» Brano
★ ★ ★

Il disco è un piccolo capolavoro sospeso tra prog anglosassone, atmosfere mediterranee e svisate hard rock, ma all’epoca se ne accorgono in pochi. La band è ritenuta tra le più promettenti, ma si scioglie subito, come spesso capitava nel calderone creativo di quegli anni. Il disco diventa di culto nei decenni a seguire, mentre Michele Zarrillo sfonda in tutt’altro ambito.

Siamo ai giorni nostri; nell’ambito del revival degli anni Settanta, Paolo Faenza decide di ricostituire il gruppo. Aderiscono Maurizio Zarrillo e Giampiero Artegiani, coadiuvati da nuovi musicisti. Zarrillo e Artegiani, purtroppo, vengono a mancare negli ultimi anni ed è solo all’inizio del 2024 che esce finalmente il nuovo album.

Il disco si intitola La fine non esiste ed è uscito per la BTF.
La formazione attuale vede il veterano Faenza a batteria e vibrafono, Ivo Mileto al basso, Emanuele Barco alle chitarre elettriche, Marco Palma alle chitarre acustiche, Giovanni Barco alla voce e Daniele Sorrenti che si occupa di tastiere, organi, synth e flauto traverso.

Già la copertina rimanda ai fasti degli anni Settanta, quando il package degli album era parte integrante di quelle piccole opere d’arte. Basta mettere il nuovo lavoro dei Semiramis sul piatto e subito ci troviamo proiettati negli anni Settanta.

In quel secondo regno attacca con un riff maestoso e prettamente hard rock, tra Deep Purple e Black Sabbath. Subito però l’atmosfera cambia e una serie di botta e risposta tra chitarre e tastiere introducono la parte vocale. La voce di Giovanni Barco è decisa e intonata, ma forse manca un po’ di potenza nei registri più bassi.

★ ★ ★

» Informazioni mostrate
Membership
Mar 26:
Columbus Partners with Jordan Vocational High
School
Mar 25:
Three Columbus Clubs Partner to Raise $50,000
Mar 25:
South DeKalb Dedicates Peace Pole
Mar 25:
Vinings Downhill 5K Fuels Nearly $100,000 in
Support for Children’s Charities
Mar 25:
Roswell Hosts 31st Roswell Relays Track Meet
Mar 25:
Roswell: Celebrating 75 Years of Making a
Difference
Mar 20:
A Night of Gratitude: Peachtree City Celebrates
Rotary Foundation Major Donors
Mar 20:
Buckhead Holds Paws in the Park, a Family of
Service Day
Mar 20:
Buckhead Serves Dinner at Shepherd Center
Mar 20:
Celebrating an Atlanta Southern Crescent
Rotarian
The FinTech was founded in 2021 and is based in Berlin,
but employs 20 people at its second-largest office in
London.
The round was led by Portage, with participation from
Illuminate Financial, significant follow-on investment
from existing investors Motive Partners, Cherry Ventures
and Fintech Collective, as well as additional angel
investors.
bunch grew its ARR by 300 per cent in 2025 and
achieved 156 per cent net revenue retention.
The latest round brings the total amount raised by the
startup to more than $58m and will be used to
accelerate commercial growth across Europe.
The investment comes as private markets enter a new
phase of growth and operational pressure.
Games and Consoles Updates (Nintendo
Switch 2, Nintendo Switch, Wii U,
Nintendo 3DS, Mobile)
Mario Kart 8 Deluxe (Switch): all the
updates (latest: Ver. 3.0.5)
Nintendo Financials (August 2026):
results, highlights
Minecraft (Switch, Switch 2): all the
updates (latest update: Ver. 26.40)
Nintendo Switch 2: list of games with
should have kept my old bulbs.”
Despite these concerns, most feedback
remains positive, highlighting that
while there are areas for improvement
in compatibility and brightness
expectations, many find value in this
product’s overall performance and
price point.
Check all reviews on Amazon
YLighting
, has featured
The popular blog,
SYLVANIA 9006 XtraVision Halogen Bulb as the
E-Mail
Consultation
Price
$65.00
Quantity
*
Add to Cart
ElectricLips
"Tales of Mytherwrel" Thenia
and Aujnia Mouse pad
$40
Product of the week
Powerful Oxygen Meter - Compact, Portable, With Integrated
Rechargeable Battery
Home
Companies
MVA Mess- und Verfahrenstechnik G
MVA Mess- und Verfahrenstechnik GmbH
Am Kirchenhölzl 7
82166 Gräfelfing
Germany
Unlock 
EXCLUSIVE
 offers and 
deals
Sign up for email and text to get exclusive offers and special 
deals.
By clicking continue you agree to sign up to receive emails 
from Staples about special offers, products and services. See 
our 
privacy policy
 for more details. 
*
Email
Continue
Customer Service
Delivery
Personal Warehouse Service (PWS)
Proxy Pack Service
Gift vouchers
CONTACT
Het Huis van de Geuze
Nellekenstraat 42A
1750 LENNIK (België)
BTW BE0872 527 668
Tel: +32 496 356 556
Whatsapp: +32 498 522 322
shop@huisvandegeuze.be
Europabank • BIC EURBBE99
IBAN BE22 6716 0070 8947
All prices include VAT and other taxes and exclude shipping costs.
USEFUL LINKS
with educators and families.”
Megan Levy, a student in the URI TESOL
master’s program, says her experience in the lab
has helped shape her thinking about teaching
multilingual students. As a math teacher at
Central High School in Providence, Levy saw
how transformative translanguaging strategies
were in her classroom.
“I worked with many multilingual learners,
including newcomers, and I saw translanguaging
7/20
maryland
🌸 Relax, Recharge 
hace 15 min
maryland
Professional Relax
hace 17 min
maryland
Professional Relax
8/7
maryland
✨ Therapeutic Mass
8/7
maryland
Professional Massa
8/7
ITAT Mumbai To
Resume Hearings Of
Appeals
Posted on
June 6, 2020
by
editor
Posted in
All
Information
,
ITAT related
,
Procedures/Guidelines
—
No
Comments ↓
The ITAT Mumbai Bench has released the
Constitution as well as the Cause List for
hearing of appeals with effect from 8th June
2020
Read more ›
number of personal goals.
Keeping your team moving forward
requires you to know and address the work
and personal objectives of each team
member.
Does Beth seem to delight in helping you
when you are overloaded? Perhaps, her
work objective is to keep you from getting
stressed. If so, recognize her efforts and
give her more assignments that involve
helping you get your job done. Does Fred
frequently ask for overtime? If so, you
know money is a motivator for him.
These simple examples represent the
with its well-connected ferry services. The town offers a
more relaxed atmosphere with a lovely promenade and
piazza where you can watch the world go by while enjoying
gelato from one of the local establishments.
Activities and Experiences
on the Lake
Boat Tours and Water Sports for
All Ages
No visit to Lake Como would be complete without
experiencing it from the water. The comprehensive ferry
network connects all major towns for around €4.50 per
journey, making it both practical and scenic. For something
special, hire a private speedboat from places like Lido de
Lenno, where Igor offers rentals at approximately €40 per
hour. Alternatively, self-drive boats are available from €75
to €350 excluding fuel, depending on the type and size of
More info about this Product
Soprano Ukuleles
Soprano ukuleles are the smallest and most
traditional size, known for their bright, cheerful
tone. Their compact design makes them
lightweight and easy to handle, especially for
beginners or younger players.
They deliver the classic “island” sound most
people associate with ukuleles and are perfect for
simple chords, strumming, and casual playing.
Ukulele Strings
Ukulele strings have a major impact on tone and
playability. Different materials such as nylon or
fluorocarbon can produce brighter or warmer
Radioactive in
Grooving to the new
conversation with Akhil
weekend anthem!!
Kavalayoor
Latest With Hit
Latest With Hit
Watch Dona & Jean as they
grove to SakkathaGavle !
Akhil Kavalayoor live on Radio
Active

★ ★ ★

» Compito da svolgere
Come proseguiresti la recensione del disco dei Semiramis, ripartendo subito dopo l'ultima frase riportata?

» Risposta all'esercizio
Dopo un breve assolo di chitarra, molto tecnico, un tipico cambio di ritmo prog. Le atmosfere si fanno placide e parte uno spoken. Un ulteriore parte di chitarra, più posata e psichedelica, precede il ritorno al tema iniziale che, come da tradizione, chiude il cerchio e il pezzo. Un attacco che ci fa subito capire che i Semiramis hanno trovato la chiave giusta per viaggiare nel tempo.

Una lunghissima intro che alterna passaggi quasi jazz ad atmosfere più placide, ci porta dentro Il cacciatore di ansie. La melodia è quasi da cantautorato pop, con la voce di Barco che a tratti ricorda un po’ timbro e espressività di Renato Zero. Subito però arriva il cambio di ritmo e torna una parte narrata.

La parte centrale è dominata dal pianoforte, prima che il rock riprenda il sopravvento con passaggi tipicamente prog che alternano svisate di chitarra e momenti delicati con piano e vibrafono. Il finale è ancora all’insegna della melodia, con una chitarra che ricorda certi passaggi dei mitici Garybaldi.

Si passa a Donna dalle ali d’acciaio, che parte lenta e acustica. Entra la voce e ci troviamo di fronte a una delicata ballata pop. Ma è solo questione di un paio di minuti e il ritmo torna indiavolato, offrendo il tappeto a una serie di evoluzioni strumentali di tutti i musicisti. Torna la voce in un crescendo che trascina l’ascoltatore in un vorticoso finale.

Siamo a Non chiedere a un Dio, altro pezzo che parte lento ma si trasforma subito, tra sintetizzatori tipici del periodo d’oro e cavalcate di chitarra. La sei corde sembra a volte virare per territori un po’ troppo al limite della fusion, dando una connotazione più contemporanea ai pezzi. Barco qui si scatena, con la voce che si fa più roca e più rock.

La parte centrale offre qui un piacevole intermezzo acustico, con tanto di flauto. Il finale, come da copione, riprende il tema principale, offrendo la luce alla batteria e alla chitarra, oltre a qualche passaggio d’organo che forse meriterebbe ancora più spazio.

Ed è proprio un organo quasi da chiesa ad aprire Tenda Rossa con un’atmosfera lugubre che ricorda un po’ i Metamorfosi. Scatta subito un duello tra i vari strumenti che si risolve a favore di una cavalcata della chitarra elettrica. Solo dopo un paio di minuti parte la voce, col testo che rievoca l’impresa di Nobile e la sua celebre Tenda Rossa del titolo.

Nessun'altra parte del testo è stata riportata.